- **TASK DIRECTIONS**
Filter the lines below, keeping each one that holds "quot".

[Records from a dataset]

--*--

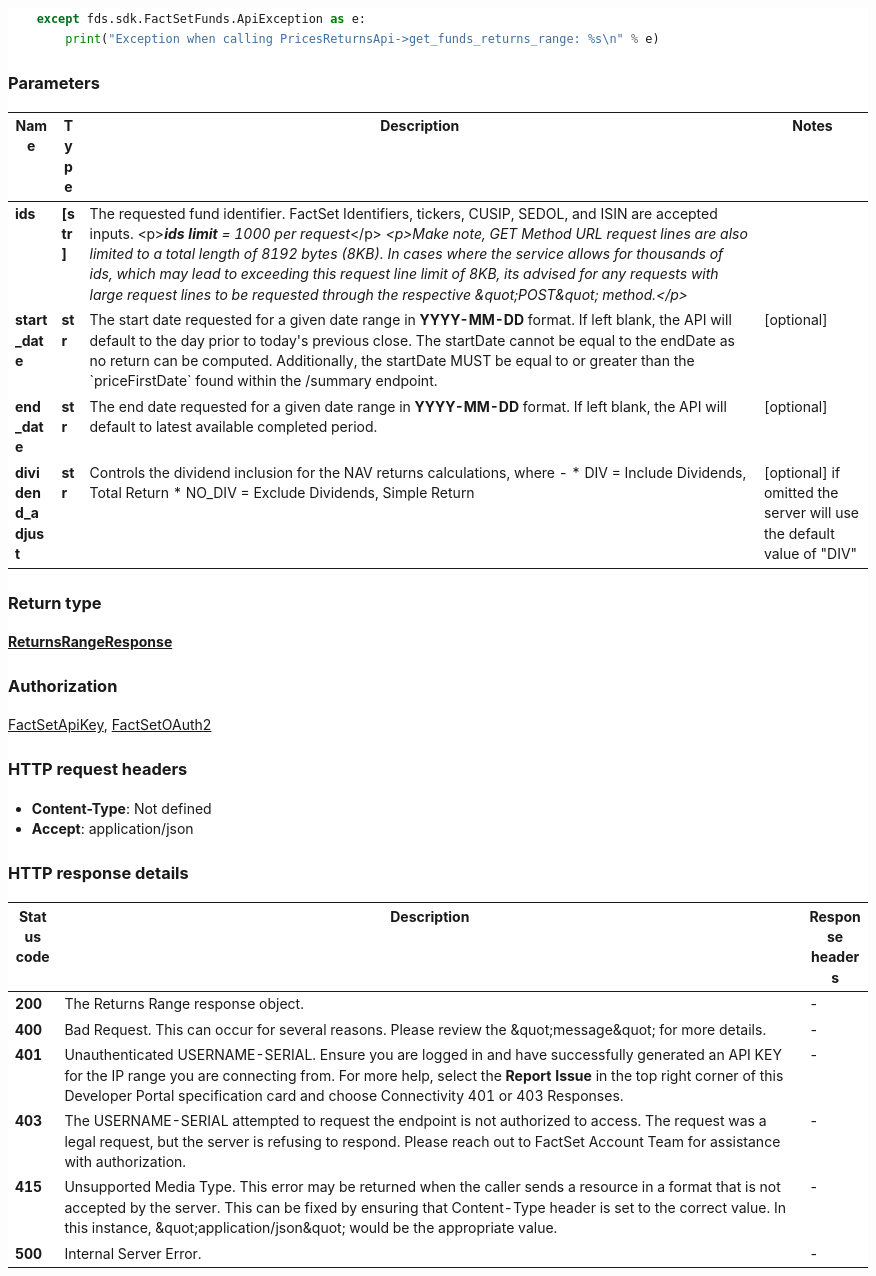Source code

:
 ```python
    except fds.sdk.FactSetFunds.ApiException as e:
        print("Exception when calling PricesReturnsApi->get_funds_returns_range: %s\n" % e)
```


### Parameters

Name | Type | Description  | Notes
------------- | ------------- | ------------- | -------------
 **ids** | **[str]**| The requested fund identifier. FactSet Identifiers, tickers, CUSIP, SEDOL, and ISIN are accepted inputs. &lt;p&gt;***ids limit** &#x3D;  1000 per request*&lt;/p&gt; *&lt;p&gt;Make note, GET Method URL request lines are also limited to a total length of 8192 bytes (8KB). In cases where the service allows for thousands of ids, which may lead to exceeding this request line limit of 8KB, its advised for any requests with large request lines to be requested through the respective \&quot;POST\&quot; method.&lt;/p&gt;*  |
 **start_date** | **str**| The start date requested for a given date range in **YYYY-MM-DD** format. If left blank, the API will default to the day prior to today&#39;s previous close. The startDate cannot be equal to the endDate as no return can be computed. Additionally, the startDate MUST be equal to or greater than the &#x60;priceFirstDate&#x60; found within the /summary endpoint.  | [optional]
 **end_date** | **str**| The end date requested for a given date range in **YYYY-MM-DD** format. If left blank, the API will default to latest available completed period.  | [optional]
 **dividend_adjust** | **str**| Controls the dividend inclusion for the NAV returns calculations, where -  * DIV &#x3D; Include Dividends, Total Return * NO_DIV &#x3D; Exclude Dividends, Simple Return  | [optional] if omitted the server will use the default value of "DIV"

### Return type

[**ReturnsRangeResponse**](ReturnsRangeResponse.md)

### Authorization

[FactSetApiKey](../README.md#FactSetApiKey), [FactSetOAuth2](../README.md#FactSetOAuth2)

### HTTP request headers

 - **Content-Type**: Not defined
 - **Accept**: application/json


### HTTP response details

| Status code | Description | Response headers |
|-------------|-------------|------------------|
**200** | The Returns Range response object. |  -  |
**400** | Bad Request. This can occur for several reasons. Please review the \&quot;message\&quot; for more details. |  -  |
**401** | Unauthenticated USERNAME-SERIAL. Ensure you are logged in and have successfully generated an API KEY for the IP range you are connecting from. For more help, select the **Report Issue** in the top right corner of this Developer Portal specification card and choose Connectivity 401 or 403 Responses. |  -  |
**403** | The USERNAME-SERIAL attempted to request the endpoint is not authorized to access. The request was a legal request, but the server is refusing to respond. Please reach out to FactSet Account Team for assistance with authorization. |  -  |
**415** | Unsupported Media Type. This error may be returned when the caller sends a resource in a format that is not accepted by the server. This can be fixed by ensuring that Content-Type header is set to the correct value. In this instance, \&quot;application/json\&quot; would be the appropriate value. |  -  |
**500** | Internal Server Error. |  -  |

--*--

- **RESPONSE TO THIS EXERCISE**
 **ids** | **[str]**| The requested fund identifier. FactSet Identifiers, tickers, CUSIP, SEDOL, and ISIN are accepted inputs. &lt;p&gt;***ids limit** &#x3D;  1000 per request*&lt;/p&gt; *&lt;p&gt;Make note, GET Method URL request lines are also limited to a total length of 8192 bytes (8KB). In cases where the service allows for thousands of ids, which may lead to exceeding this request line limit of 8KB, its advised for any requests with large request lines to be requested through the respective \&quot;POST\&quot; method.&lt;/p&gt;*  |
**400** | Bad Request. This can occur for several reasons. Please review the \&quot;message\&quot; for more details. |  -  |
**415** | Unsupported Media Type. This error may be returned when the caller sends a resource in a format that is not accepted by the server. This can be fixed by ensuring that Content-Type header is set to the correct value. In this instance, \&quot;application/json\&quot; would be the appropriate value. |  -  |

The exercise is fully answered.